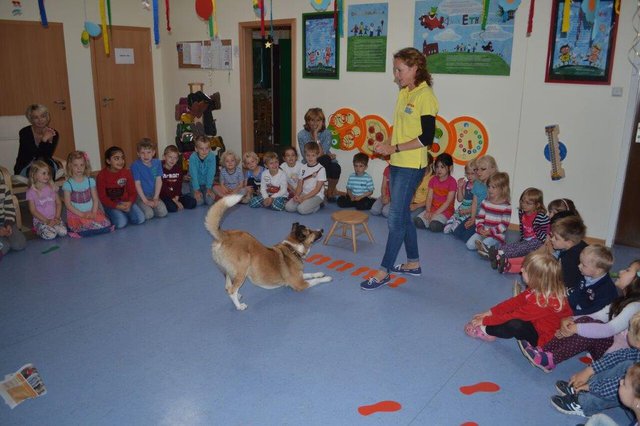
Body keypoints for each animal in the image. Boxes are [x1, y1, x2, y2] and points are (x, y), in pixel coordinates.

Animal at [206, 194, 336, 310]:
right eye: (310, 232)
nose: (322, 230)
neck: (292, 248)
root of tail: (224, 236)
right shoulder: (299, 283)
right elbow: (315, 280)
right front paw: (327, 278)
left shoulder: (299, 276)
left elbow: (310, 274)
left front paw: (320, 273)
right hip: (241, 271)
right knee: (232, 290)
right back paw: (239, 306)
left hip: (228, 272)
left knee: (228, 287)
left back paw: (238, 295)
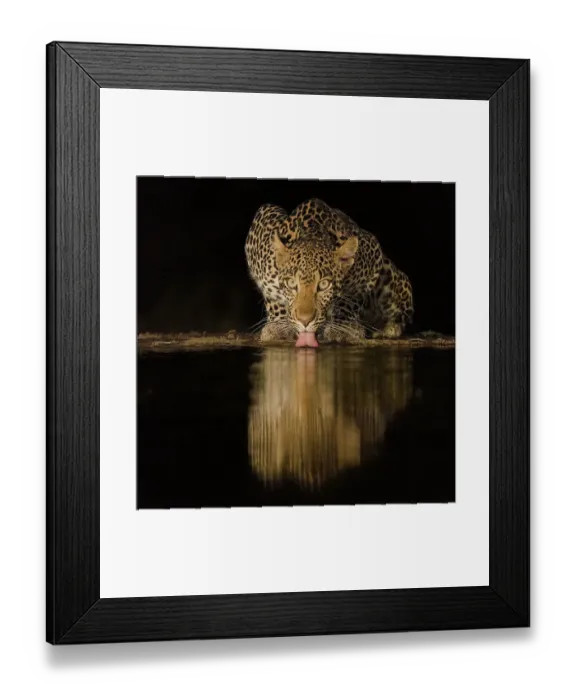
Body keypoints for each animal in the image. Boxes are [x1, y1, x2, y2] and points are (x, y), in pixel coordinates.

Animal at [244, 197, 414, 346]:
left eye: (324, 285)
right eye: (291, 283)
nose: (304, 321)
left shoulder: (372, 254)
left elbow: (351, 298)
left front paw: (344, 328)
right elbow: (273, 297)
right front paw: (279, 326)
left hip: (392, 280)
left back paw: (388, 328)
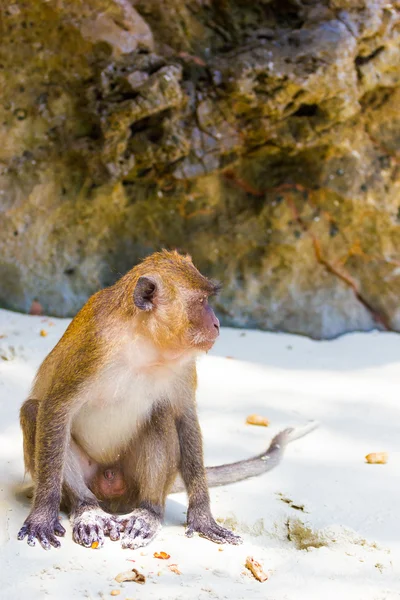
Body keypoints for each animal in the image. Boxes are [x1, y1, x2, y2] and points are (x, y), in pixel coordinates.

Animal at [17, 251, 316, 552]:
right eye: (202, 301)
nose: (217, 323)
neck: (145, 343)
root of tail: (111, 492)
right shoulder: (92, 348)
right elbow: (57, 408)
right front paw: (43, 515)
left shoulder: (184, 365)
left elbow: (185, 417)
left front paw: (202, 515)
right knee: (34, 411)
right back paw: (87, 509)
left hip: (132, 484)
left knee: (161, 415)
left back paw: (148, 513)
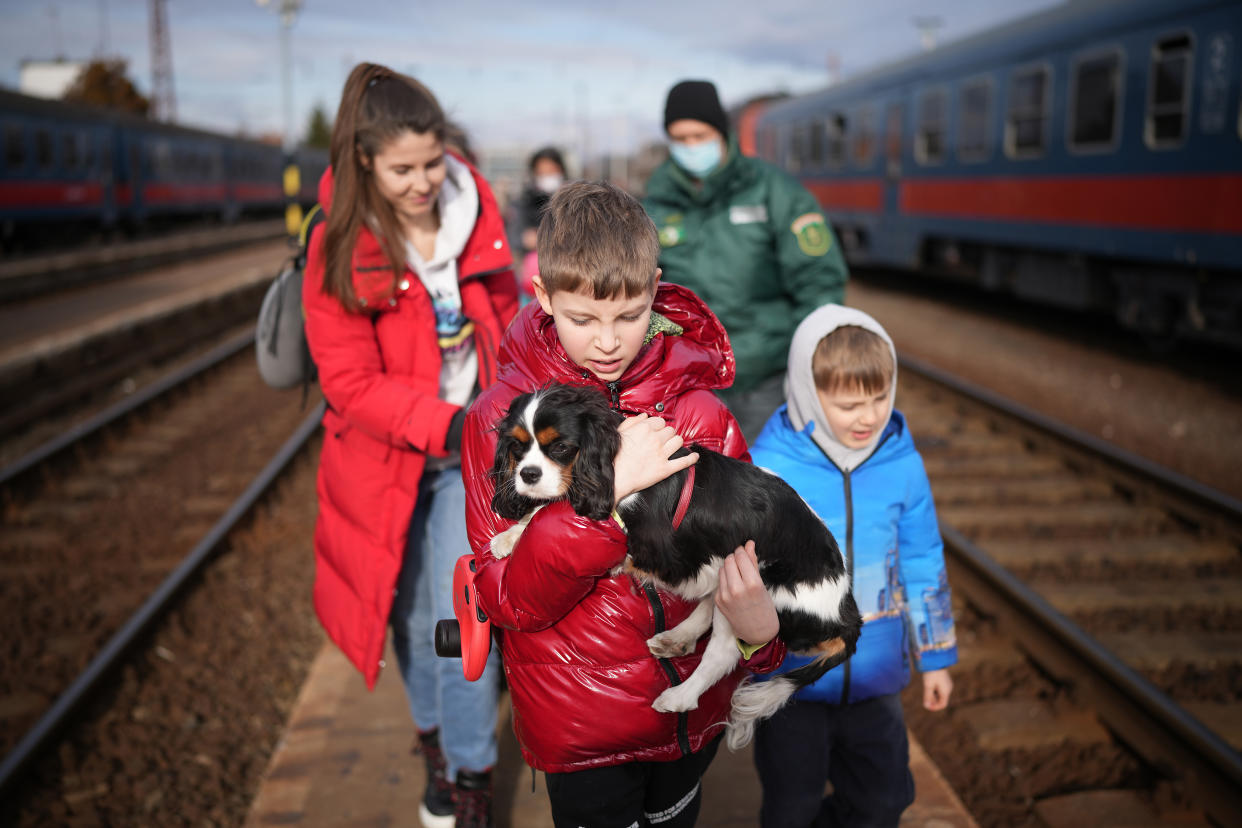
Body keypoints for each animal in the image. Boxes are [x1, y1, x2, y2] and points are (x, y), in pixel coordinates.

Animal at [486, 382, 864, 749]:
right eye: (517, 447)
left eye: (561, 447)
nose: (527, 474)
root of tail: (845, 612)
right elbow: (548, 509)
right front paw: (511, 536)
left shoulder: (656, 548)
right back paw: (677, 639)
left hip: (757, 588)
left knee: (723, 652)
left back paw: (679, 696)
○ ○ ○ ○ ○
*Exercise*
The expected output is the lines above from the one containing "left front paw: (202, 515)" to the one containing "left hip: (757, 588)", both ends included, reproduced exactly with every picture left out.

*Task result*
left front paw: (202, 515)
right knee: (34, 411)
right back paw: (87, 509)
left hip: (132, 484)
left knee: (161, 415)
left back paw: (148, 513)
Body keypoints for each animal in the image. Boxes are [x1, y1, x2, y2] and points are (x, y), in pixel coordinates.

Animal at [486, 382, 864, 749]:
right eye: (517, 447)
left eye: (561, 447)
nose: (527, 474)
root of tail: (845, 612)
right elbow: (548, 509)
right front paw: (511, 536)
left shoulder: (656, 548)
right back paw: (677, 639)
left hip: (757, 588)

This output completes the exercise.